A Turkish court on Tuesday ordered that six human rights activists including Amnesty International’s Turkey director remain in custody for allegedly aiding a “terror” group, in a case the rights watchdog called a “travesty of justice.”
Idil Eser, head of Amnesty in Turkey, was detained on July 5 with seven activists and two foreign trainers during a digital security and information management workshop on an island south of Istanbul. “Six were remanded in custody and four released on judicial control,” Amnesty’s Turkey researcher Andrew Gardner told AFP.
Prosecutors accuse them of “committing a crime in the name of a terror organization without being a member,” he said. Their detention sparked international alarm and amplified fears of declining freedom of expression under President Recep Tayyip Erdogan.
The ruling came a day after the activists, who have not yet been formally charged, gave statements to prosecutors at an Istanbul court for the first time since their detention.
Eight of the 10 initially detained are Turkish rights activists, including Ilknur Ustun of the Women’s Coalition and Veli Acu of the Human Rights Agenda Association. The other two are a German and a Swede who were leading the digital information workshop and they remain in pre-trial detention.
Berlin slammed as “unjustified” the detention of the German national. “We stand in solidarity with Peter Steudtner whose detention in Turkey is unjustified and will advocate for him on all levels,” Chancellor Angela Merkel’s spokesman Steffen Seibert tweeted.
The German foreign ministry issued a separate statement condemning the detention of the six activists, calling for their “quick release from custody.”
“Linking a fighter and spokesman for human rights and democracy like Peter Steudtner to supporters of terrorists is wrong,” a ministry spokeswoman said in a statement. Sweden’s foreign ministry was “concerned by the detention of a Swedish national,” a spokesman told AFP, adding: “We are looking into the accusations.”
Gardner said the court verdict was a “shocking travesty of justice.”
“It is politically motivated targeting not just of these six human rights defenders who have been remanded in pre-trial prison custody but it is taking aim at Turkey’s entire human rights movement,” he told AFP. “What we’ve learnt today is that defending human rights has become a crime in Turkey,” Gardner said. “This decision cannot be allowed to stand.”
Turkey’s leader said this month the activists were detained on a tip-off they were working against the government, comparing them to those involved in a failed coup in July last year. Gardner earlier said the meeting had been a “routine” workshop and there was nothing suspicious about it.
“What is absolutely crystal clear, 100 percent clear is this was a routine human rights workshop—the sort of workshop that happens all over Turkey, in fact the sort of workshop that happens all over the world,” he said.
Amnesty International called on world leaders to pressure Turkey into releasing the activists, saying the country was turning “increasingly rogue.”

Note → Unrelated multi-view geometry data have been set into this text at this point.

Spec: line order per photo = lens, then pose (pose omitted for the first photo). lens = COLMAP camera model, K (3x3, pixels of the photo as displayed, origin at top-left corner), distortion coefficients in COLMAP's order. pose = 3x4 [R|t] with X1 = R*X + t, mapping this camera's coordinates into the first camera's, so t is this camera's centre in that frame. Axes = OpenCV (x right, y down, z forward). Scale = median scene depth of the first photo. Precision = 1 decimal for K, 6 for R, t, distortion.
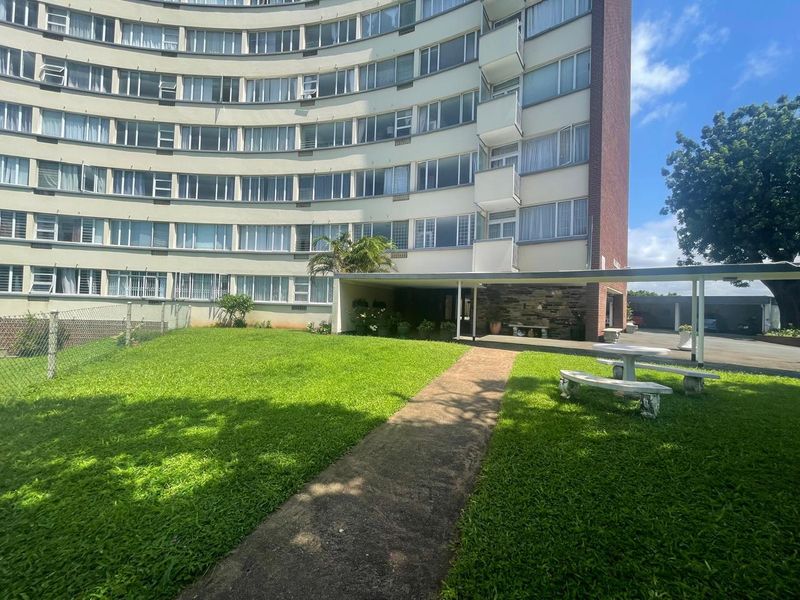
lens RADIAL K [[323.9, 0, 402.3], [0, 323.9, 301.9], [0, 0, 1]] dist [0.000577, 0.000101]
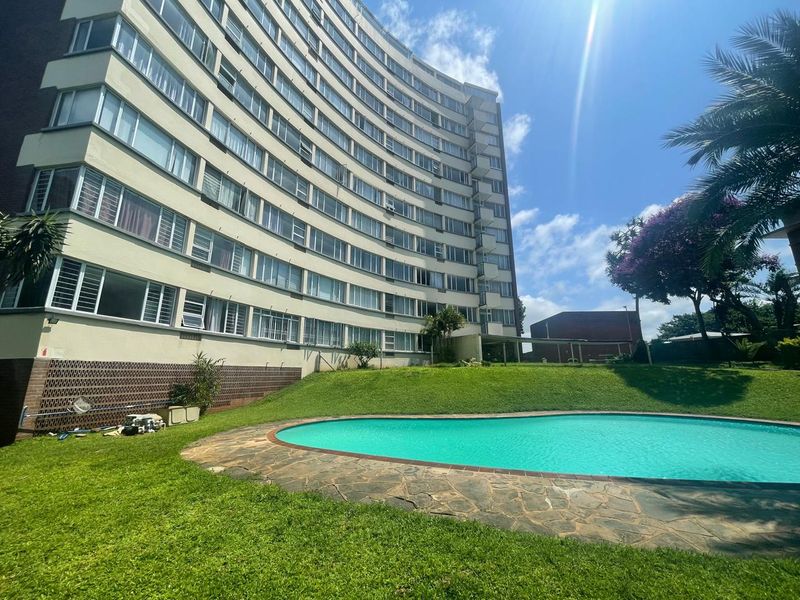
lens RADIAL K [[323.9, 0, 402.3], [0, 323.9, 301.9], [0, 0, 1]] dist [0.000577, 0.000101]
pose [[0.563326, 0.145002, 0.813411, -1.391861], [0.013372, 0.982751, -0.184450, 0.053517], [-0.826127, 0.114782, 0.551670, 0.192142]]
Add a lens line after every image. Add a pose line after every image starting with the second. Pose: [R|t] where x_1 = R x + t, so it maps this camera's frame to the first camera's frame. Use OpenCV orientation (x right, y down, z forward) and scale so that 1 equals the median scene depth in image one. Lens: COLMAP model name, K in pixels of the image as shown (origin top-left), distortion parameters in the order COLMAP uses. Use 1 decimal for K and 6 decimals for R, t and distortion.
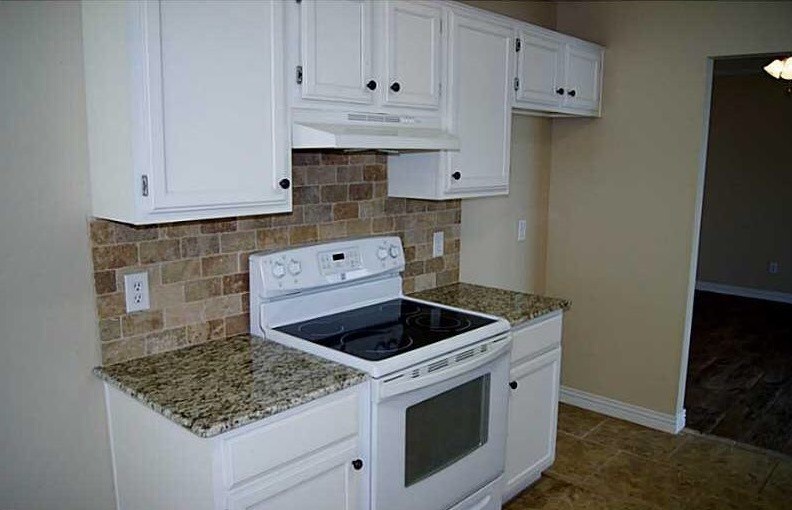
lens RADIAL K [[642.6, 0, 392.9], [0, 642.6, 257.6], [0, 0, 1]] dist [-0.059755, -0.008190]
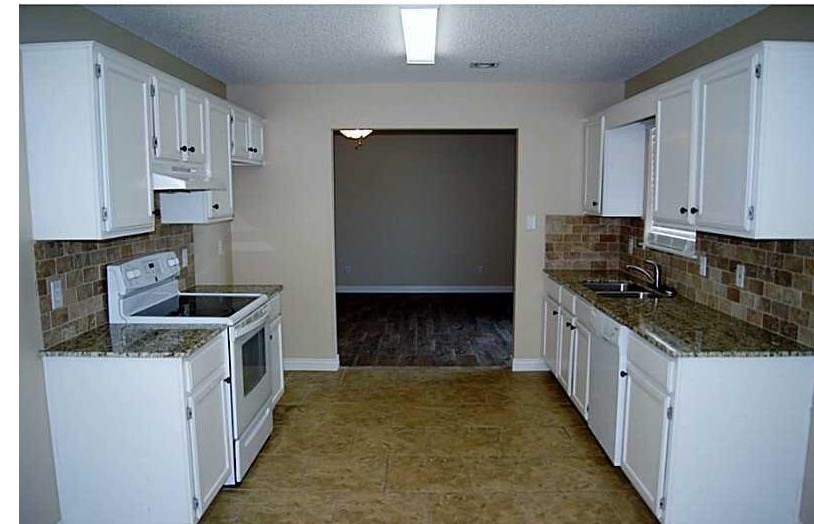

John Dalhuisen, Europe chief for the global human rights watchdog, told AFP in London that the accusations against the activists including Amnesty’s Turkey director were “palpably absurd.”
“The Turkish prosecutor knows it, the judges know it, the Turkish government knows it and foreign governments know it as well,” he said. “The international community needs to be engaging with Turkey and articulating this relationship with Turkey as what it is: a relationship with an increasingly rogue and unreliable partner,” he said.
Turkish authorities have launched a massive crackdown on people suspected of links to a movement led by U.S.-based Muslim preacher Fethullah Gulen, who denies Ankara’s accusations of masterminding the attempted power grab.
Amnesty International’s Turkey chair Taner Kilic was also arrested last month, accused of links to Gulen. More than 50,000 people have been jailed and over 100,000 including judges, teachers, police and other state servants have been dismissed.
Gardner said before the court ruling that country director Eser remained “in good spirits.”
“She sent messages that as soon as she is released she wants to carry on from where she left off,” he said.